Campomelic dysplasia (CD), a semilethal human skeletal malformation syndrome with XY sex reversal, is caused by heterozygous mutations in the SRY-related transcription factor gene SOX9 (Foster et al., 1994; Wagner et al., 1994). The mouse Sox9 gene, located on distal chromosome 11, is expressed during chondrogenesis (Wright et al., 1995), and is a key regulator of cartilage differentiation (Bi et al., 1999) and testis development (Vidal et al., 2001). Sox9 is expressed in a variety of embryonic tissues (Ng et al., 1997), suggesting further functions for Sox9/SOX9 during organogenesis. Indeed, CD patients show malformations in nonskeletal organs such as brain, heart, and kidneys (Houston et al., 1983; Mansour et al., 1995).
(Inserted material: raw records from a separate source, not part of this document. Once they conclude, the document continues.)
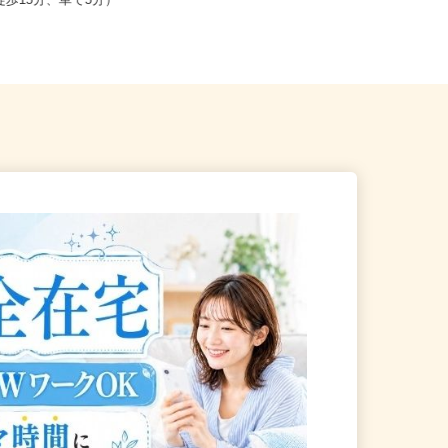
山形市七日町（JR各線「山形
全国どこからでも在宅勤務OK（全国
り徒歩15分、車で5分）
47都道府県対応、転勤なし）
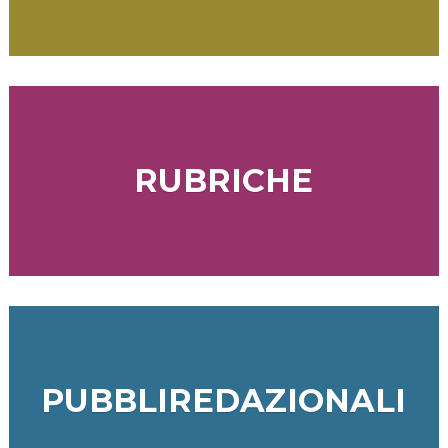
RUBRICHE
PUBBLIREDAZIONALI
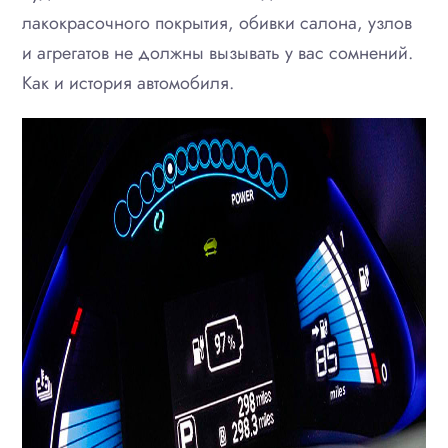
лакокрасочного покрытия, обивки салона, узлов
и агрегатов не должны вызывать у вас сомнений.
Как и история автомобиля.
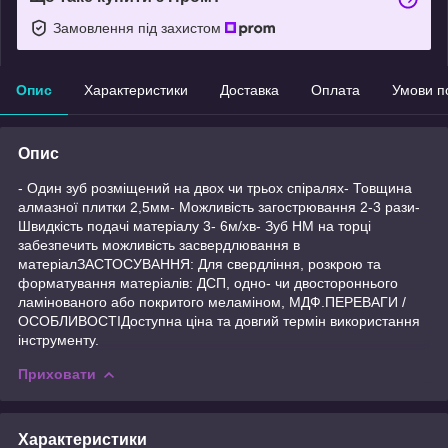
Замовлення під захистом
Опис
Характеристики
Доставка
Оплата
Умови п
Опис
- Один зуб розміщений на двох чи трьох спіралях- Товщина
алмазної плитки 2,5мм- Можливість загострювання 2-3 рази-
Швидкість подачі матеріалу 3- 6м/хв- Зуб HМ на торці
забезпечить можливість засвердлювання в
матеріалЗАСТОСУВАННЯ: Для свердління, розкрою та
форматування матеріалів: ДСП, одно- чи двостороннього
ламінованого або покритого меламіном, МДФ.ПЕРЕВАГИ /
ОСОБЛИВОСТІДоступна ціна та довгий термін використання
інструменту.
Приховати
Характеристики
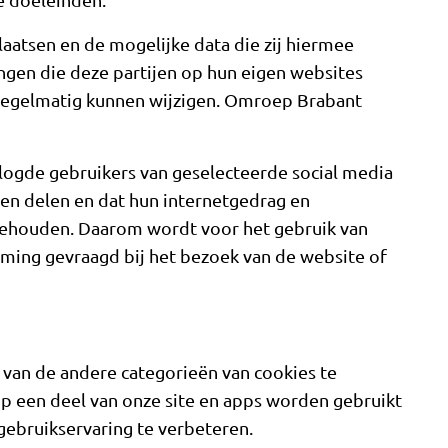
laatsen en de mogelijke data die zij hiermee
ingen die deze partijen op hun eigen websites
 regelmatig kunnen wijzigen. Omroep Brabant
logde gebruikers van geselecteerde social media
en delen en dat hun internetgedrag en
ehouden. Daarom wordt voor het gebruik van
mming gevraagd bij het bezoek van de website of
en van de andere categorieën van cookies te
 op een deel van onze site en apps worden gebruikt
gebruikservaring te verbeteren.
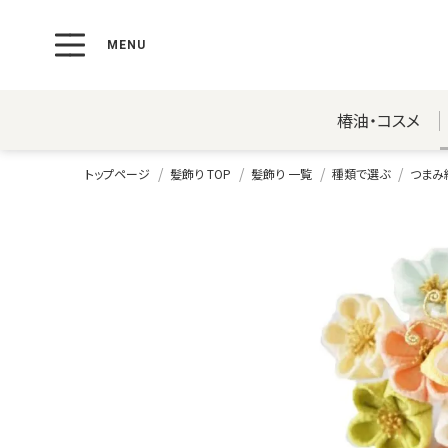
椿油・コスメ
トップページ
髪飾り TOP
髪飾り 一覧
種類で選ぶ
つまみ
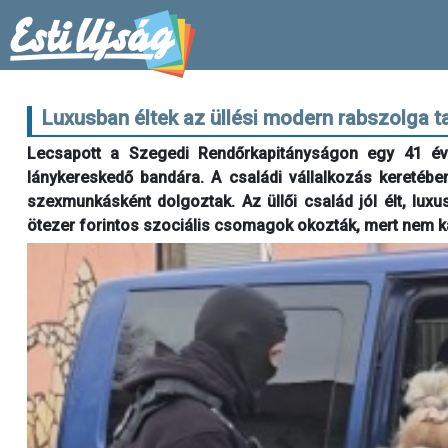
Luxusban éltek az üllési modern rabszolga t
Lecsapott a Szegedi Rendőrkapitányságon egy 41 éve
lánykereskedő bandára. A családi vállalkozás keretében
szexmunkásként dolgoztak. Az üllői család jól élt, lux
ötezer forintos szociális csomagok okozták, mert nem ka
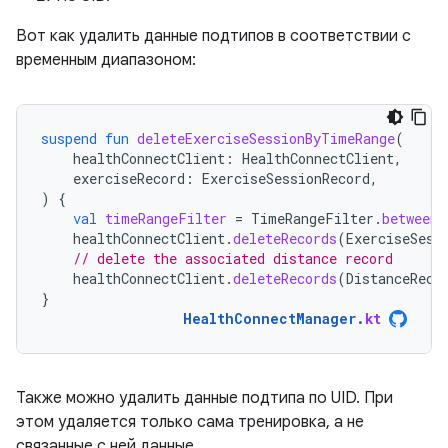
Вот как удалить данные подтипов в соответствии с
временным диапазоном:
suspend
fun
deleteExerciseSessionByTimeRange
(
healthConnectClient
:
HealthConnectClient
,
exerciseRecord
:
ExerciseSessionRecord
,
)
{
val
timeRangeFilter
=
TimeRangeFilter
.
between
(
healthConnectClient
.
deleteRecords
(
ExerciseSess
// delete the associated distance record
healthConnectClient
.
deleteRecords
(
DistanceReco
}
HealthConnectManager
.
kt
Также можно удалить данные подтипа по UID. При
этом удаляется только сама тренировка, а не
связанные с ней данные.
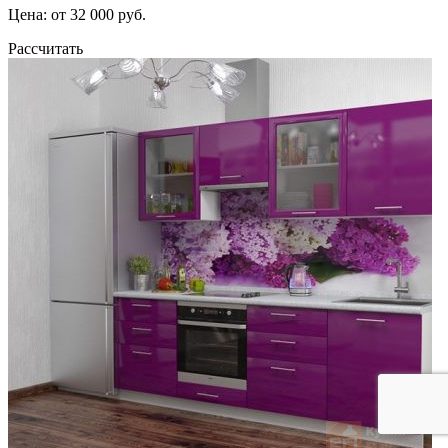
Цена: от 32 000 руб.
Рассчитать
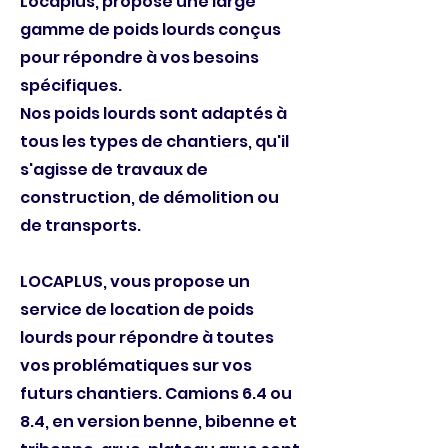
Locaplus, propose une large
gamme de poids lourds conçus
pour répondre à vos besoins
spécifiques.
Nos poids lourds sont adaptés à
tous les types de chantiers, qu'il
s'agisse de travaux de
construction, de démolition ou
de transports.
LOCAPLUS, vous propose un
service de location de poids
lourds pour répondre à toutes
vos problématiques sur vos
futurs chantiers.
Camions 6.4 ou
8.4, en version benne, bibenne et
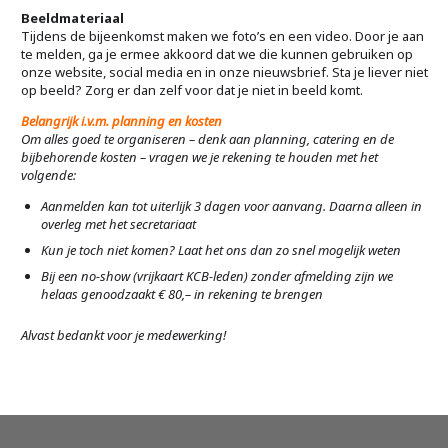
Beeldmateriaal
Tijdens de bijeenkomst maken we foto’s en een video. Door je aan
te melden, ga je ermee akkoord dat we die kunnen gebruiken op
onze website, social media en in onze nieuwsbrief. Sta je liever niet
op beeld? Zorg er dan zelf voor dat je niet in beeld komt.
Belangrijk i.v.m. planning en kosten
Om alles goed te organiseren – denk aan planning, catering en de
bijbehorende kosten – vragen we je rekening te houden met het
volgende:
Aanmelden kan tot uiterlijk 3 dagen voor aanvang. Daarna alleen in
overleg met het secretariaat
Kun je toch niet komen? Laat het ons dan zo snel mogelijk weten
Bij een no-show (vrijkaart KCB-leden) zonder afmelding zijn we
helaas genoodzaakt € 80,– in rekening te brengen
Alvast bedankt voor je medewerking!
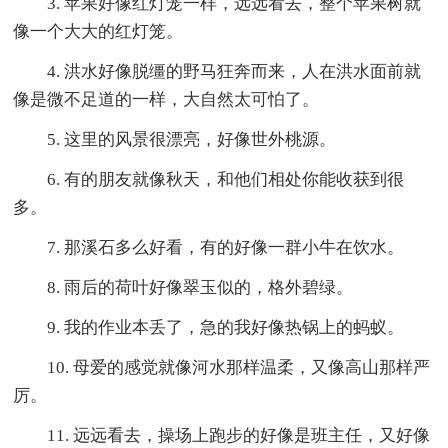
3. 苹果好像红灯笼一样，远远看去，整个苹果树就
像一个大大的红灯笼。
4. 洪水好像脱缰的野马狂奔而来，人在洪水面前就
像是微不足道的一样，大自然太可怕了。
5. 这里的风景很漂亮，好像世外桃源。
6. 有的朋友就像秋天，和他们相处你能收获到很
多。
7. 那溪石多么好看，有的好像一群小牛在饮水。
8. 雨后的荷叶好像翠玉似的，格外碧绿。
9. 我的作业本丢了，急的我好像热锅上的蚂蚁。
10. 母爱的感觉就像河水那样温柔，又像高山那样严
厉。
11. 远远看去，操场上跑步的好像是班主任，又好像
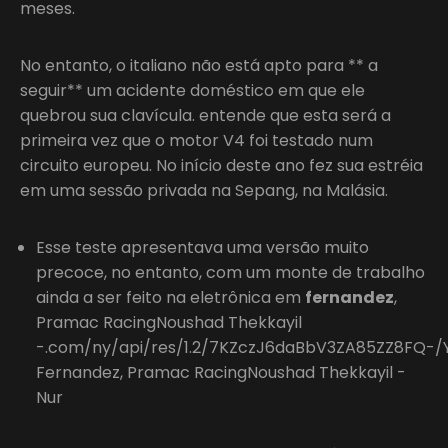
meses.
No entanto, o italiano não está apto para ** a
seguir** um acidente doméstico em que ele
quebrou sua clavícula. entende que esta será a
primeira vez que o motor V4 foi testado num
circuito europeu. No início deste ano fez sua estréia
em uma sessão privada na Sepang, na Malásia.
Esse teste apresentava uma versão muito
precoce, no entanto, com um monte de trabalho
ainda a ser feito na eletrônica em
fernandez
,
Pramac RacingNoushad Thekkayil
-.com/ny/api/res/1.2/7KZczJ6daBbV3ZA85ZZ8FQ-
Fernandez, Pramac RacingNoushad Thekkayil -
Nur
Recently, Sox9+/J mutant mice have been generated by a classical gene targeting approach and were shown to phenocopy the skeletal malformations observed in CD (Bi et al., 2001). However, because Sox9+/J mice die shortly after birth, it was not possible to generate a stable Sox9 mutant mouse line. To circumvent this problem and to provide a tool for an in-depth analysis of Sox9 functions in skeletal development and the formation of other organs, we have generated a conditional Sox9 mutant allele in mice using the Cre/loxP system (Nagy, 2000; Le and Sauer, 2001)(Fig. 1). Five correctly targeted embryonic stem (ES) cell clones were identified, and, following successful deletion of the neo cassette by transient in vitro expression of Cre recombinase (Taniguchi et al., 1998), two clones were microinjected into C57BL/6 blastocysts. Germline transmission was obtained for both clones and two Sox9-flox mouse lines have been established by backcrossing to C57BL/6 mice. Both Sox9flox/flox homozygous male and female mice are viable and fertile and do not show any obvious phenotype.